Consider the double integral over a region $D$ $$\iint_D \cos\left(\frac{x-y}{x+y}\right) \mathrm{dA}$$ where $D$ is the triangular region in the $xy$-plane with vertices $\{(0, 0), (0, 1), (1, 0)\}$. Sketch the image of the region $D$ in the $uv$-plane under the variable transformation $u = x - y, v = x + y$ and evaluate the double integral using the new variables $u$ and $v$.
I found the new region $S$ to be a triangular region which represented an isosceles triangle with vertices at $(0,0), (0,2) \text{ and } (1,1)$. The variable transformation also meant that $ x = \frac{1}{2}(v+u)$ and $y = \frac{1}{2}(v-u)$. I know that $$\int\int f(x,y) \text{dydx}$$ over a region $R$ also equals to $$\int\int f(x(u,v), y(u,v))\begin{vmatrix} \frac{\partial x}{\partial u} & \frac{\partial y}{\partial u} \\ \frac{\partial x}{\partial v} & \frac{\partial y}{\partial v} \\\end{vmatrix}\text{dvdu}$$ over a region $S$.
By substituting in all the equations, I got: $$\int _0 ^1 \int _u ^{-u+2} \frac{1}{2}\cos\left(\frac{u}v{}\right)\text{dvdu}$$ I changed the order of integration and got: $$\int _0 ^2 \int _v ^{2-v} \frac{1}{2}\cos\left(\frac{u}v{}\right)\text{dudv}$$ which equals: $$\frac{1}{2} \times \int _0 ^2 v(\sin \left(\frac{2-v}{v}\right) - \sin (1))\text{dv}$$ which I don't know how to simplify any further but I'm sure there is a rational answer. Can anyone help me with this problem?

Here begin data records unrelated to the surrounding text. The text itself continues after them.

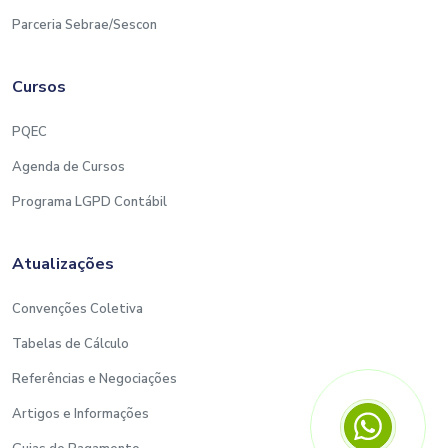
Parceria Sebrae/Sescon
Cursos
PQEC
Agenda de Cursos
Programa LGPD Contábil
Atualizações
Convenções Coletiva
Tabelas de Cálculo
Referências e Negociações
Artigos e Informações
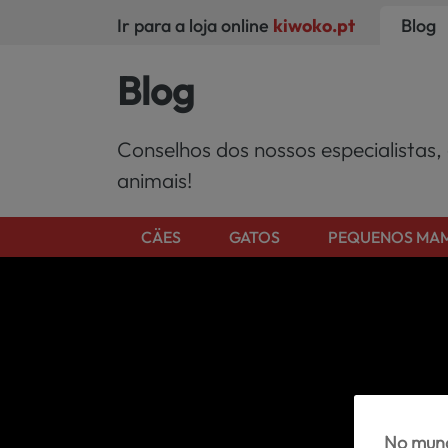
Ir para a loja online
kiwoko.pt
Blog
Blog
Conselhos dos nossos especialistas,
animais!
CÄES
GATOS
PEQUENOS MAM
No mund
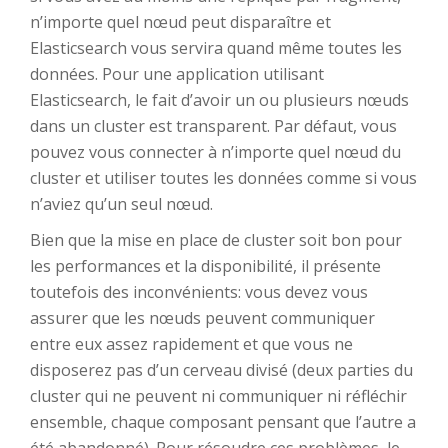
n’importe quel nœud peut disparaître et
Elasticsearch vous servira quand même toutes les
données. Pour une application utilisant
Elasticsearch, le fait d’avoir un ou plusieurs nœuds
dans un cluster est transparent. Par défaut, vous
pouvez vous connecter à n’importe quel nœud du
cluster et utiliser toutes les données comme si vous
n’aviez qu’un seul nœud.
Bien que la mise en place de cluster soit bon pour
les performances et la disponibilité, il présente
toutefois des inconvénients: vous devez vous
assurer que les nœuds peuvent communiquer
entre eux assez rapidement et que vous ne
disposerez pas d’un cerveau divisé (deux parties du
cluster qui ne peuvent ni communiquer ni réfléchir
ensemble, chaque composant pensant que l’autre a
été abandonné). Pour résoudre ces problèmes, le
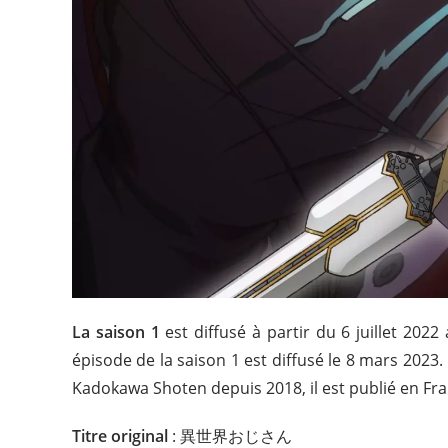
La saison 1
est diffusé à partir du 6 juillet 202
épisode de la saison 1 est diffusé le 8 mars 2023
Kadokawa Shoten depuis 2018, il est publié en Fra
Titre original
: 異世界おじさん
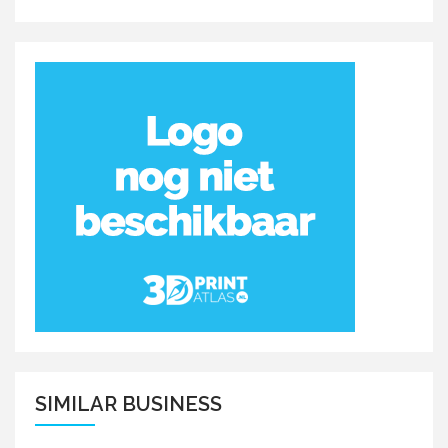
SIMILAR BUSINESS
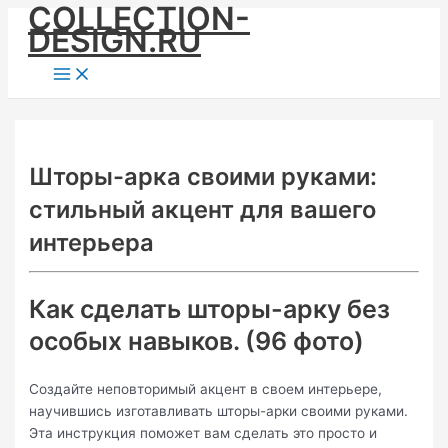
COLLECTION-
Skip
DESIGN.RU
to
content
Main
Menu
Шторы-арка своими руками:
стильный акцент для вашего
интерьера
Как сделать шторы-арку без
особых навыков. (96 фото)
Создайте неповторимый акцент в своем интерьере,
научившись изготавливать шторы-арки своими руками.
Эта инструкция поможет вам сделать это просто и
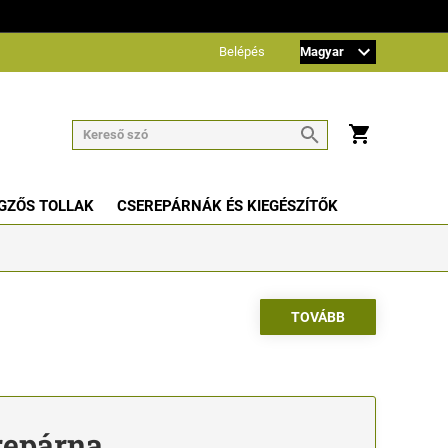
Belépés
GZŐS TOLLAK
CSEREPÁRNÁK ÉS KIEGÉSZÍTŐK
repárna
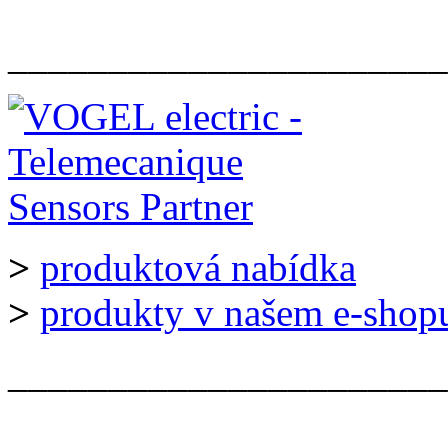
______________________
>
produktová nabídka
>
produkty v našem e-shop
______________________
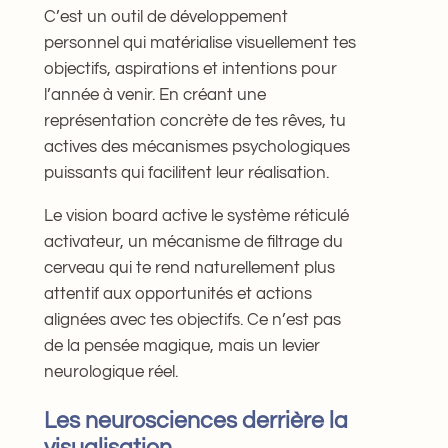
C’est un outil de développement
personnel qui matérialise visuellement tes
objectifs, aspirations et intentions pour
l’année à venir. En créant une
représentation concrète de tes rêves, tu
actives des mécanismes psychologiques
puissants qui facilitent leur réalisation.
Le vision board active le système réticulé
activateur, un mécanisme de filtrage du
cerveau qui te rend naturellement plus
attentif aux opportunités et actions
alignées avec tes objectifs. Ce n’est pas
de la pensée magique, mais un levier
neurologique réel.
Les neurosciences derrière la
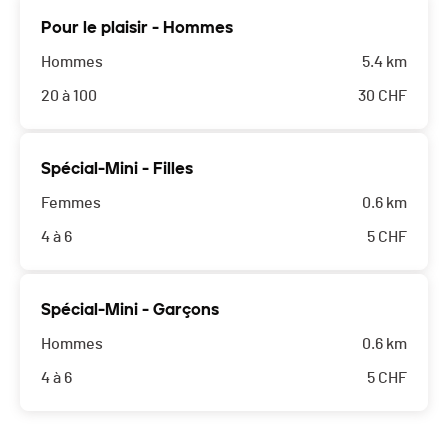
Pour le plaisir - Hommes
Hommes
5.4 km
20 à 100
30
CHF
Spécial-Mini - Filles
Femmes
0.6 km
4 à 6
5
CHF
Spécial-Mini - Garçons
Hommes
0.6 km
4 à 6
5
CHF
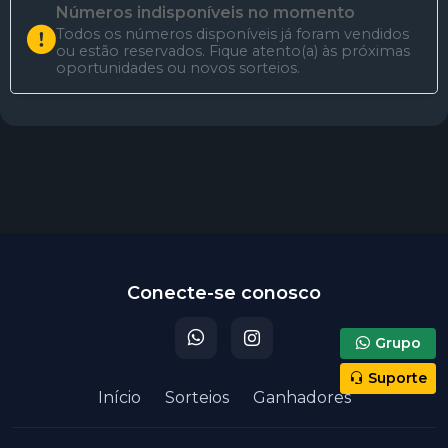
Números indisponíveis no momento
Todos os números disponíveis já foram vendidos
ou estão reservados. Fique atento(a) às próximas
oportunidades ou novos sorteios.
Participar do sorteio
Conecte-se conosco
Grupo
Suporte
Início
Sorteios
Ganhadores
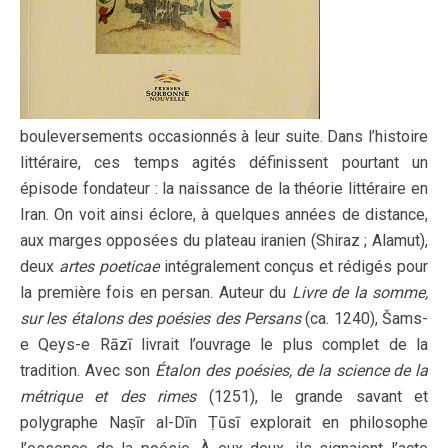
bouleversements occasionnés à leur suite. Dans l’histoire
littéraire, ces temps agités définissent pourtant un
épisode fondateur : la naissance de la théorie littéraire en
Iran. On voit ainsi éclore, à quelques années de distance,
aux marges opposées du plateau iranien (Shiraz ; Alamut),
deux
artes poeticae
intégralement conçus et rédigés pour
la première fois en persan. Auteur du
Livre de la somme,
sur les étalons des poésies des Persans
(ca. 1240), Šams-
e Qeys-e Rāzī livrait l’ouvrage le plus complet de la
tradition. Avec son
Étalon des poésies, de la science de la
métrique et des rimes
(1251), le grande savant et
polygraphe Naṣīr al-Dīn Ṭūsī explorait en philosophe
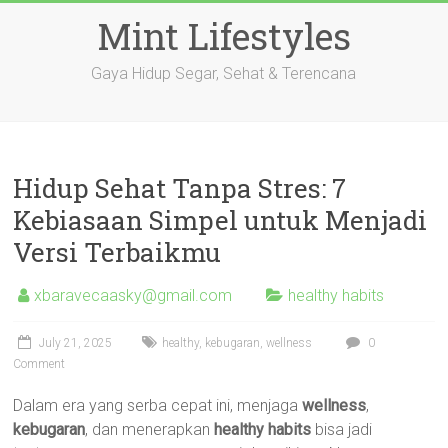
Skip
Mint Lifestyles
to
content
Gaya Hidup Segar, Sehat & Terencana
Hidup Sehat Tanpa Stres: 7
Kebiasaan Simpel untuk Menjadi
Versi Terbaikmu
xbaravecaasky@gmail.com
healthy habits
July 21, 2025
healthy
,
kebugaran
,
wellness
0
Comment
Dalam era yang serba cepat ini, menjaga
wellness
,
kebugaran
, dan menerapkan
healthy habits
bisa jadi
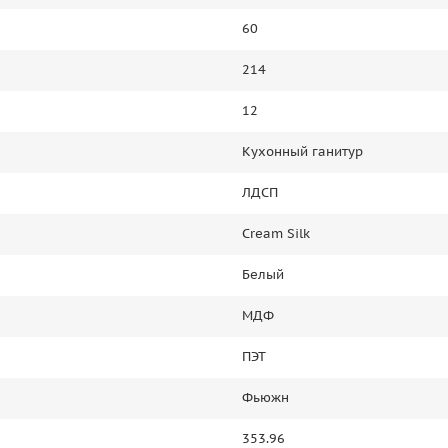
60
214
12
Кухонный ганитур
ЛДСП
Cream Silk
Белый
МДФ
ПЭТ
Фьюжн
353.96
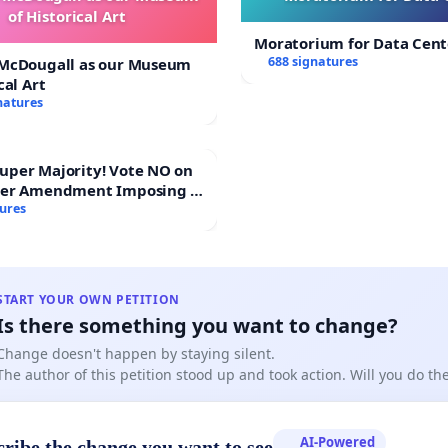
of Historical Art
Moratorium for Data Cent
688 signatures
 McDougall as our Museum
cal Art
natures
Majority! Vote NO on
ter Amendment Imposing a
rmajority to Overturn
tures
ting Budget Vote
START YOUR OWN PETITION
Is there something you want to change?
Change doesn't happen by staying silent.
The author of this petition stood up and took action. Will you do t
AI-Powered
cribe the change you want to see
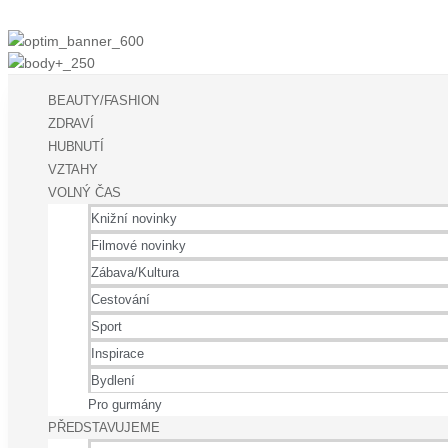
BEAUTY/FASHION
ZDRAVÍ
HUBNUTÍ
VZTAHY
VOLNÝ ČAS
Knižní novinky
Filmové novinky
Zábava/Kultura
Cestování
Sport
Inspirace
Bydlení
Pro gurmány
PŘEDSTAVUJEME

Your bounds of integration are incorrect. Using the transformation, we have $(0,0)\to (0,0)$, $(0,1)\to (-1,1)$, $(1,0)\to (1,1)$. This is the region $-1\le u\le 1,|u|\le v\le 1$; since your substitution is linear, it is determined by three points. The Jacobian determinant is correct, as is the new integrand. So we have $$ I=\int_{-1}^{1} \int_{|u|}^1\cos\left(\frac{u}{v}\right) \cdot \frac{1}{2}\;dvdu $$Now change the order of integration and integrate: $$ I=\frac{1}{2}\int_{0}^{1} \int_{-v}^v\cos\left(\frac{u}{v}\right) \;dudv =\int_{0}^{1} v\sin\left(1\right) \;dv=\frac{\sin(1)}{2} $$